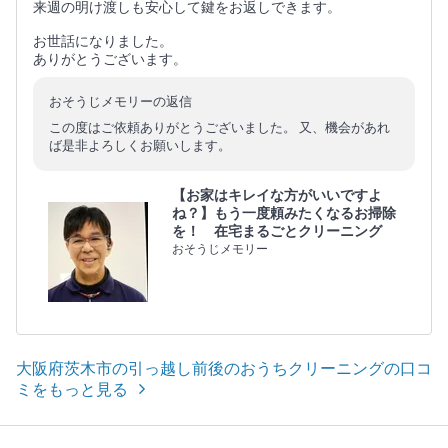
来週の明け渡しも安心して鍵をお返しできます。
お世話になりました。
ありがとうございます。
おそうじメモリーの返信
この度はご依頼ありがとうございました。 又、機会があれ
ば是非よろしくお願いします。
【お家はキレイな方がいいですよ
ね？】もう一度頼みたくなるお掃除
を！ 在宅まるごとクリーニング
おそうじメモリー
大阪府茨木市の引っ越し前後のおうちクリーニングの口コ
ミをもっと見る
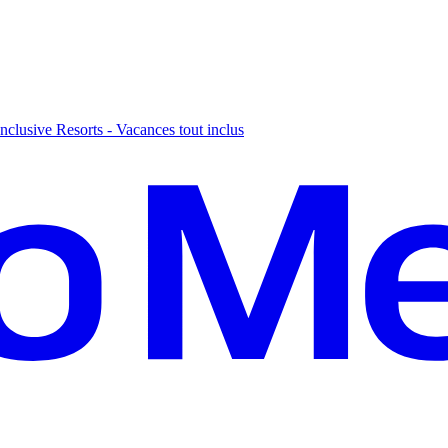
nclusive Resorts - Vacances tout inclus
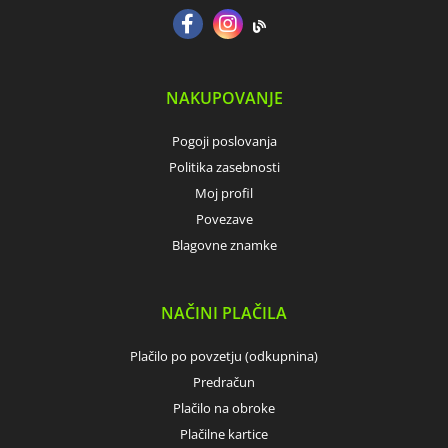
NAKUPOVANJE
Pogoji poslovanja
Politika zasebnosti
Moj profil
Povezave
Blagovne znamke
NAČINI PLAČILA
Plačilo po povzetju (odkupnina)
Predračun
Plačilo na obroke
Plačilne kartice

> _What you will do_
Copy the items from the line with "NAKUPOVANJE" up to and including the last line of the items, swapping "Moj profil" for "Moj račun" and leaving everything else unchanged.

> _Solution to this task_
NAKUPOVANJE
Pogoji poslovanja
Politika zasebnosti
Moj račun
Povezave
Blagovne znamke
NAČINI PLAČILA
Plačilo po povzetju (odkupnina)
Predračun
Plačilo na obroke
Plačilne kartice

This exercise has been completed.